2. Select the right songs.
- Pick music you love. There’s no point to learning English through songs if you don’t really enjoy the music. This is the fast track to boredom.
- Find music that uses the right kind of language. Language which is not too easy or too hard, and which is commonly used.
- Another thing to watch out for is that sometimes sometimes singers won’t pronounce the sound clearly. Perhaps heavy metal isn’t the best place to start.
- You might want songs that tell a story, which could make it easier to understand and visualize. If you are a real beginner you might even want to learn children’s songs or Disney songs.
- Start with pop music and then branch out. Mainstream, pop music tends to be about love and romance, which is good because there is a lot of repeated vocabulary. When you are ready to branch out, you can try more diverse genres to pick up a wider range of vocabulary.
3. Get “scaffolding” and vocab support to digest the lyrics.
It would be nice if you could learn English purely by listening to the music. In practice, you will have to spend some time digesting the lyrics and their meanings so that you understand it first. This is what teachers often refer to as “scaffolding” (scaffolding is something which holds up and supports something that is being built. Like training wheels for a bicycle.). Instead of trying to figure out the lyrics on your own, you can use resources like the following to accelerate this:
- Lyrics.com and Smartlyrics.com both offer an extensive library of lyrics that you can use
- Music English is a collection of music videos on YouTube which have captions.
4. Study the lyrics and vocab.
In addition to digesting the content, it’s also important that you review the vocab on a regular basis. Break the song down, word by word, and try to master each word so that it’s a part of your vocabulary. You can do this through a flashcard service.
5. Sing along.
Unless you’re singing in front of an audience, it doesn’t matter if you’re the worst vocalist in the world. So don’t worry if you don’t possess any musical ability. Regardless of your singing prowess, you should try singing out loud to the music. This forces your mouth to adopt the right shapes and move with the rhythm of the song.
6. Try to sing from memory.
After a while, you should find that you’re starting to memorize the song. And then you’re ready to take the next big leap – try singing the song without looking at the lyrics. By the point, you should be able to find that you can do a much better job including such words in your everyday speech.
7. Periodically review.
You don’t have to complete learning one song before you move to the next. In fact, after you get comfortable with one song, you can move to the next. And then after enough time passes, you can go back to the first song. This is called “spaced repetition” and it’s been proven to be more effective than trying to learn it perfectly all at once.
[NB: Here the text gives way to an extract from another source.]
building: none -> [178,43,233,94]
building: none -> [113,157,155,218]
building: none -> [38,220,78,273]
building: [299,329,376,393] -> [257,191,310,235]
8. Find new music that builds on top of what you’ve learned.
This is perhaps the most difficult step. Each new song that you learn should have the right balance of totally new vocabulary and in progress vocabulary. This right level of overlap keeps you motivated, and also naturally reinforces your previous learning for maximum benefit.
Have fun and enjoy! Music is a universal language and one that we can all enjoy and relate to. Listen to English songs every single day and you’ll soon be surprised at how much of the English language you can pick up with relative ease. When you incorporate language learning into fun activities like listening and singing aloud to music, you won’t even notice that you’re picking up a second language.